Je n'étais pas du tout sincère et même si ça ne se voyait pas dans ma voix, le froncement de sourcil qui barrait son visage montrait qu'il le savait. Il était sur le point de répliquer quelque chose lorsque son fils dit:

- Papa, crier après ton médecin ne le fera certainement pas signé ta fiche de sortie.

- En effet, dis-je. Il semblerait que l'immense colère que vous avez ressenti soit ce qui a déclenché votre attaque cardiaque hier soir. Les tests montrent qu'il n'y a pas de risques de récidive puisque vous êtes en santé. Cependant, il est possible que votre colère déclenche à nouveau ce genre d'incidents si vous n'arrivez pas à la contrôler et que cette fois-là de graves conséquences en suivent, j'insinue par là des conséquences qui pourraient faire des dommages irréversibles a vos organes vitaux. Il est donc préférable que j'attende que vous soyez parfaitement calme avant de vous laisser sortir d'ici.

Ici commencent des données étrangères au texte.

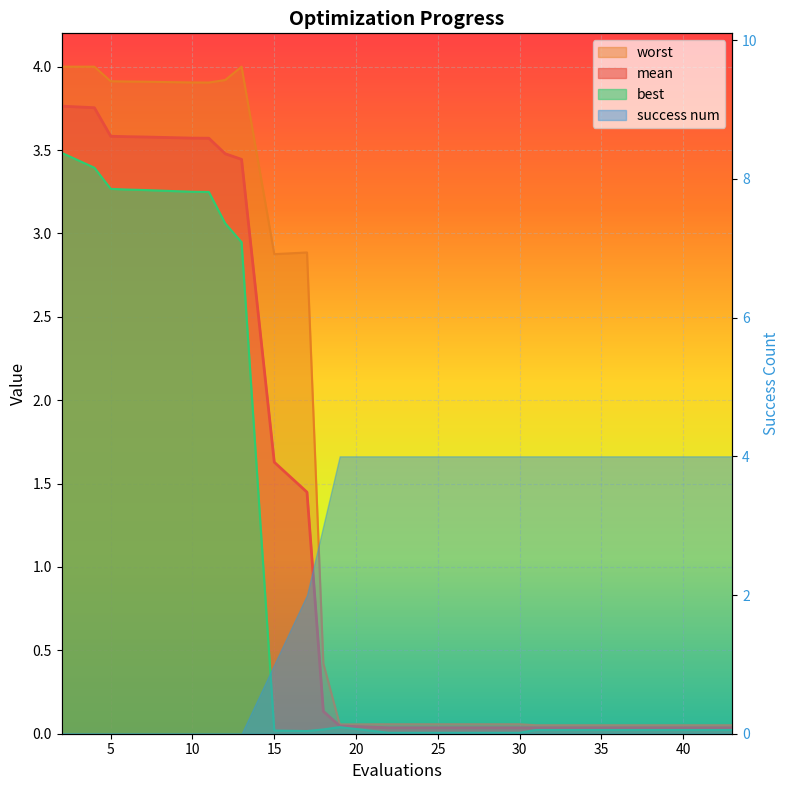

What is the difference between the second highest and second lowest values in the worst series?

3.9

Étrangement, mon explication sembla l'avoir mis encore plus en colère et on entendit son rythme cardiaque s'emballer à travers la pièce. Si ça continuait comme ça j'allais devoir intervenir. Je regardai son fils et lui dit:

- Essayer de l'apaiser ou je serai dans l'obligation de lui donner un calmant à mon retour.

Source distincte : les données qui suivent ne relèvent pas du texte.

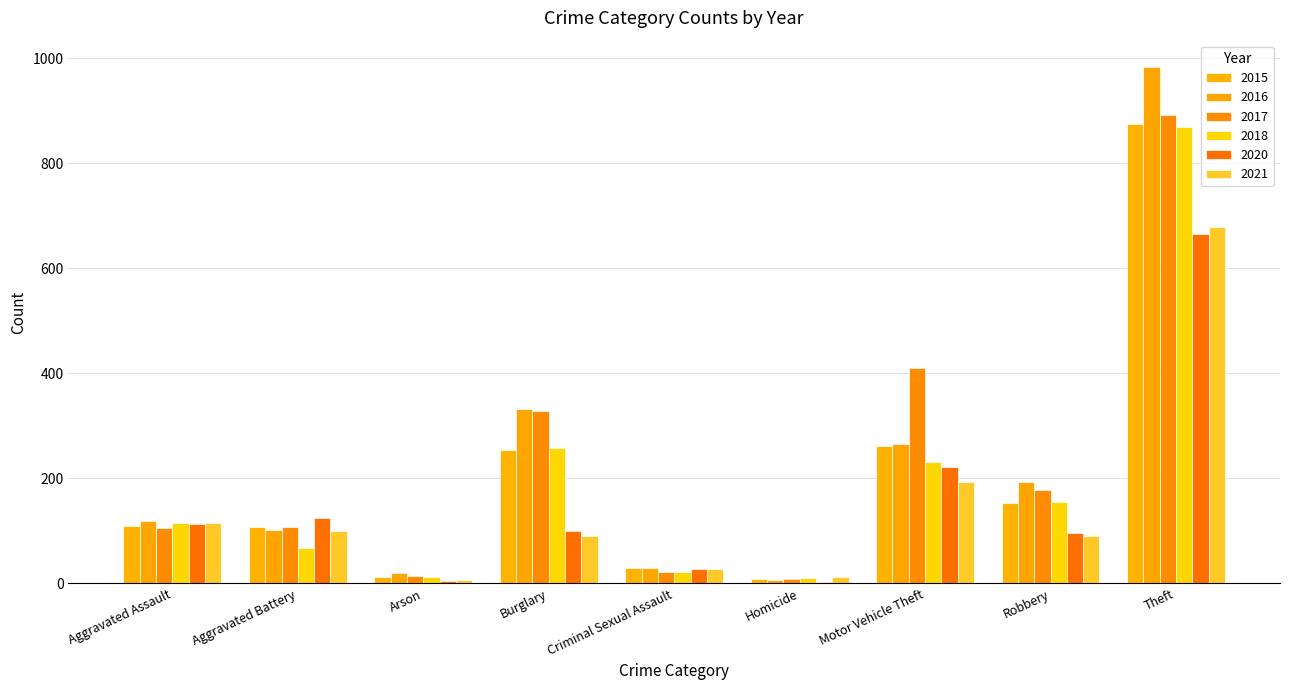

What are all the series names shown in the legend?

2015, 2016, 2017, 2018, 2020, 2021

Je sortis ensuite d'un pas rapide de la chambre pour aller chercher un sédatif. Lorsque je revins, seulement quelques minutes plus tard, le rythme cardiaque de monsieur Uchiwa s'était calmé. Je mis la seringue dans une des poches de ma blouse et je m'approchai de mon patient pour vérifier son pouls avec mon stéthoscope.

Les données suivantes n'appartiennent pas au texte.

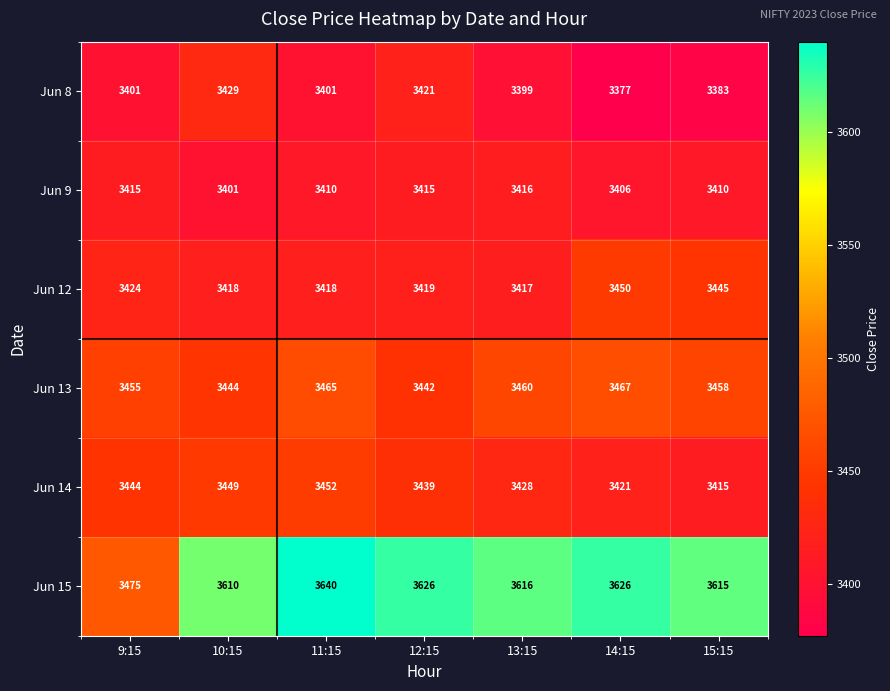

Is it true that Jun 13 equals 3455 at 9:15?

True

- Je suis très calme maintenant.

C'était vrai, les pulsations de son coeur redevenaient régulières et malgré son expression glaciale il ne semblait plus vraiment en colère.

- Très bien monsieur Uchiwa, vous allez pouvoir sortir.

Je signai rapidement le formulaire de sortie et le lui tendit afin qu'il appose sa signature à son tour.

- Je vous conseille cependant de prendre rendez-vous avec votre médecin privé afin qu'il vous prescrive de quoi calmer vos colères, car celles-ci me semblent très dangereuses pour votre santé. Je crois aussi que quelques jours de vacances éloignées de toutes actions stressantes vous feront le plus grand bien.

Il me remit le formulaire sans un mot et je sortis finalement de la pièce en lui souriant doucement. Je n'avais pas le droit de le garder ici plus longtemps de toute manière puisque qu'il n'y avait rien de grave apparut dans ses tests. Je déposai finalement le dossier d'Uchiwa au bureau de la réceptionniste en espérant ne pas devoir le sortir de nouveau.

Un dossier sous le bras, je me rendis dans la chambre de mon prochain patient, en espérant que celui-ci ne soit pas aussi susceptible.


Voilà! Je ne vous ressortirai pas encore le même discours sur les fautes d'orthographes à chaque fois, oui, elles sont présentes! Je ne les ai pas invitées mais à une fête il y a toujours des indésirables qui finissent par se pointer.

Sincèrement, je ne connais RIEN à la médecine. Il est fort possible que ce que je vais écrire dans le future et ce que j'ai déjà écrit soit complètement FAUX. N'en soyez pas surpris.

GoodBye et Bonne Journée/Soirée/Nuit!